→ **Extracted entries**:
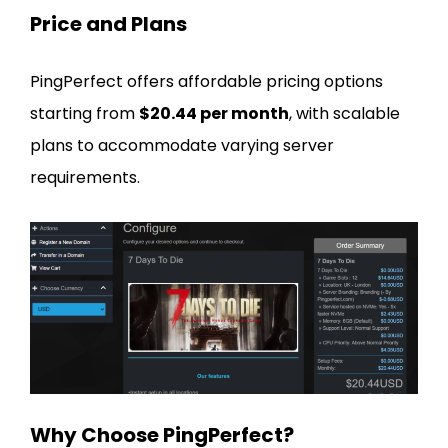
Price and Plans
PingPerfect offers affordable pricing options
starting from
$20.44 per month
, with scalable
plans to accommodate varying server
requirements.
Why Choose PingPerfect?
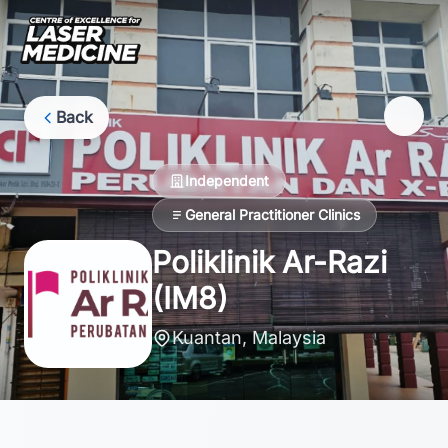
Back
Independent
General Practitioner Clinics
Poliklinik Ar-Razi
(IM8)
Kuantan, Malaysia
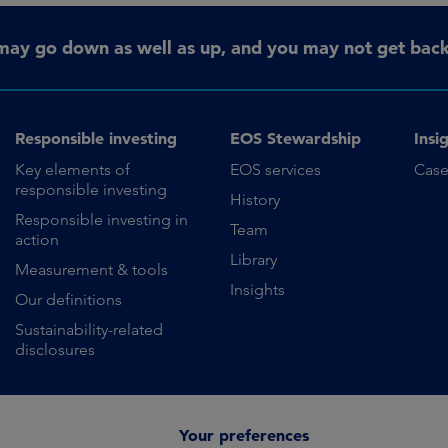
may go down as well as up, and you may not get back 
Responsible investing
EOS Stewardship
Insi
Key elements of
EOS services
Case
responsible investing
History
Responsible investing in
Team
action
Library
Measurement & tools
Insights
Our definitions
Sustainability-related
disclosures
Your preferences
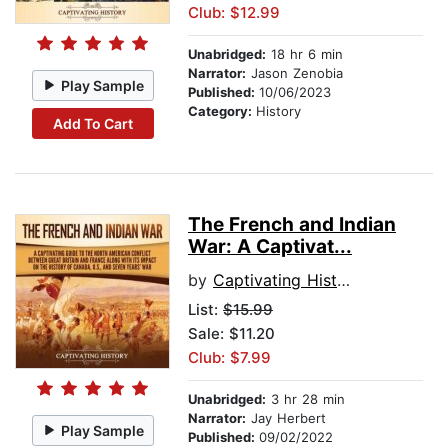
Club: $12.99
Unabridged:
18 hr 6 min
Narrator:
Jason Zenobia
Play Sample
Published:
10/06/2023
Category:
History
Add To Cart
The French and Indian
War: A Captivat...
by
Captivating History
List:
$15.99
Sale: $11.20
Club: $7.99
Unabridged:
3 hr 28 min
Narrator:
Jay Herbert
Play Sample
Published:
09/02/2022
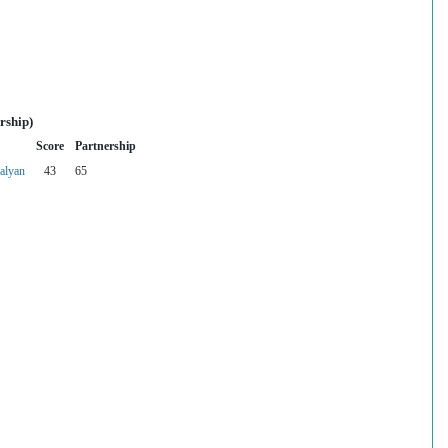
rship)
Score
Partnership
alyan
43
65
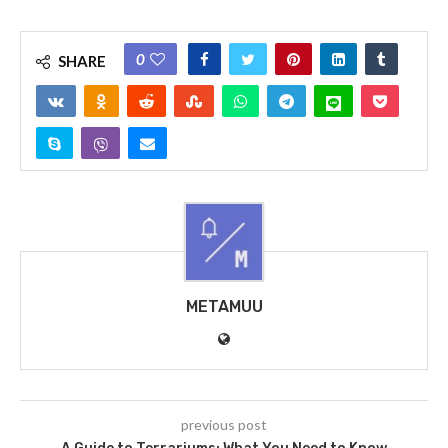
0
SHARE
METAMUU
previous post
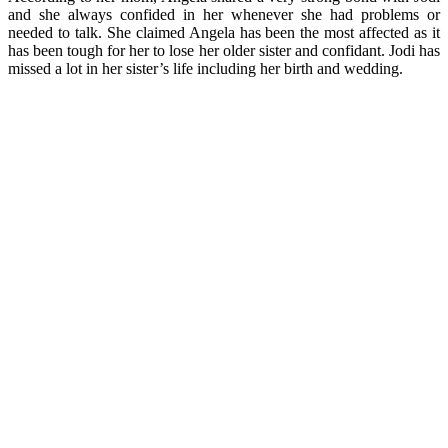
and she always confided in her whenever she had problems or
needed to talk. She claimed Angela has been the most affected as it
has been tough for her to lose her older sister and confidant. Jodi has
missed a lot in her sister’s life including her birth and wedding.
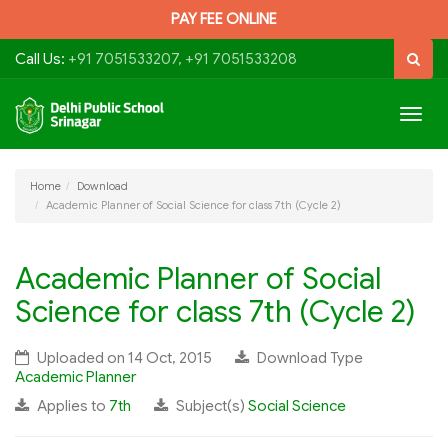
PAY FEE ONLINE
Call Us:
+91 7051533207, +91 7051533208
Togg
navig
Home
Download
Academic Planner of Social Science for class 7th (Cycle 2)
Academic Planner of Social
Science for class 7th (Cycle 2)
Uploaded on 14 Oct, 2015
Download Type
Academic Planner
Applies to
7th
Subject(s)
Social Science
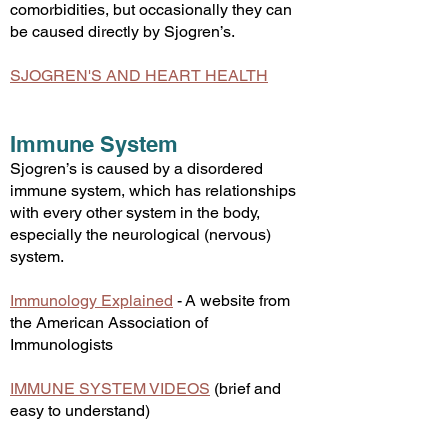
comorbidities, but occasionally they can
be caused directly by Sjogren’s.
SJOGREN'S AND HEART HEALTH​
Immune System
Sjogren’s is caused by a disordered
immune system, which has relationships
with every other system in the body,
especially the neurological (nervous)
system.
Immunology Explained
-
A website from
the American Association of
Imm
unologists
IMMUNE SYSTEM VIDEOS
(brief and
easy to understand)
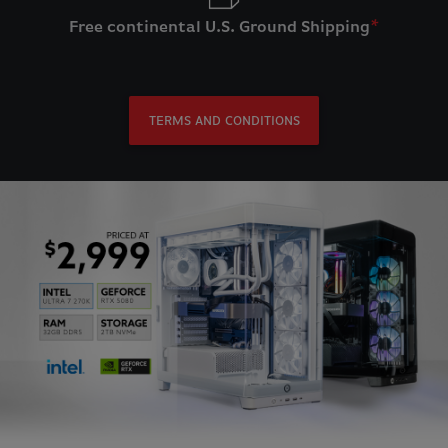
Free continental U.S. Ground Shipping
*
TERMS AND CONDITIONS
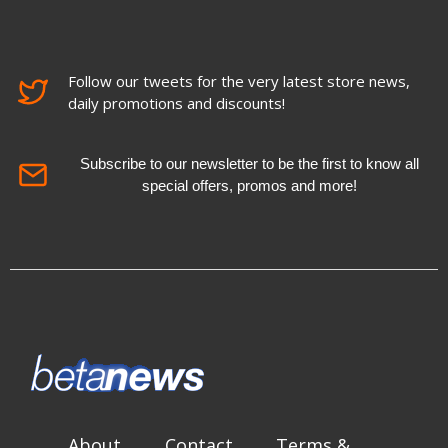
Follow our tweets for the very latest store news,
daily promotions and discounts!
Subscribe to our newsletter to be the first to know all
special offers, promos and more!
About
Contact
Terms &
...
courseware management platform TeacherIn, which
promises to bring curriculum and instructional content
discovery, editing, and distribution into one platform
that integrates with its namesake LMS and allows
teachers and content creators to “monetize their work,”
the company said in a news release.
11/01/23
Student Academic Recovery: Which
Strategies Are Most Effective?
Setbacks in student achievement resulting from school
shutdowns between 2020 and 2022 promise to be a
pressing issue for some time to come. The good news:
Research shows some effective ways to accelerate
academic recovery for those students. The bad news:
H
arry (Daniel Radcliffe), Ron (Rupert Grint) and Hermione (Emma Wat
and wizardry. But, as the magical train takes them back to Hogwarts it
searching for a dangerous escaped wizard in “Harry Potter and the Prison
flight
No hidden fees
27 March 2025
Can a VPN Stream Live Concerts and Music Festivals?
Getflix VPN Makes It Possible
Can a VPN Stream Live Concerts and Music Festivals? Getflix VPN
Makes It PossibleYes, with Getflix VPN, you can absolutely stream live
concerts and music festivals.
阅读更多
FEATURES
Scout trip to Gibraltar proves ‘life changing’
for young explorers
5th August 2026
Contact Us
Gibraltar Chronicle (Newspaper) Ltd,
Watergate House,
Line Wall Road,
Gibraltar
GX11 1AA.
--
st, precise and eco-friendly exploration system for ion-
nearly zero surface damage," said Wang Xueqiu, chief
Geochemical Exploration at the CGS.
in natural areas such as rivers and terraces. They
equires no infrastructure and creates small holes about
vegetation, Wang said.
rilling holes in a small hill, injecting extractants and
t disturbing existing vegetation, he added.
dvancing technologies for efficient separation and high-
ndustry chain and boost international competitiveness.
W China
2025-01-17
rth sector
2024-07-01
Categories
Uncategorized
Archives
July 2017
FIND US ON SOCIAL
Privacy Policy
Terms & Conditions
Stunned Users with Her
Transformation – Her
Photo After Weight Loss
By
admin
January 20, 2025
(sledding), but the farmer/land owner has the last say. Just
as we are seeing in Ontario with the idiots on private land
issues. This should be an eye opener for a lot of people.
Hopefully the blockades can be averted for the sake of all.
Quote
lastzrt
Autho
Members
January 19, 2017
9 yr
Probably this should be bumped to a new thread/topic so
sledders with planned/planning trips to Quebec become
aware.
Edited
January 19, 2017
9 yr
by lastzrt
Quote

→ **Required action**:
Here the job is to copy the stretch of records from the line containing "Price and Plans" through the line containing "Key elements of", word for word. Leave every picture out.

→ **Exercise output**:
Price and Plans
PingPerfect offers affordable pricing options
starting from
$20.44 per month
, with scalable
plans to accommodate varying server
requirements.
Why Choose PingPerfect?
Back
Independent
General Practitioner Clinics
Poliklinik Ar-Razi
(IM8)
Kuantan, Malaysia
may go down as well as up, and you may not get back 
Responsible investing
EOS Stewardship
Insi
Key elements of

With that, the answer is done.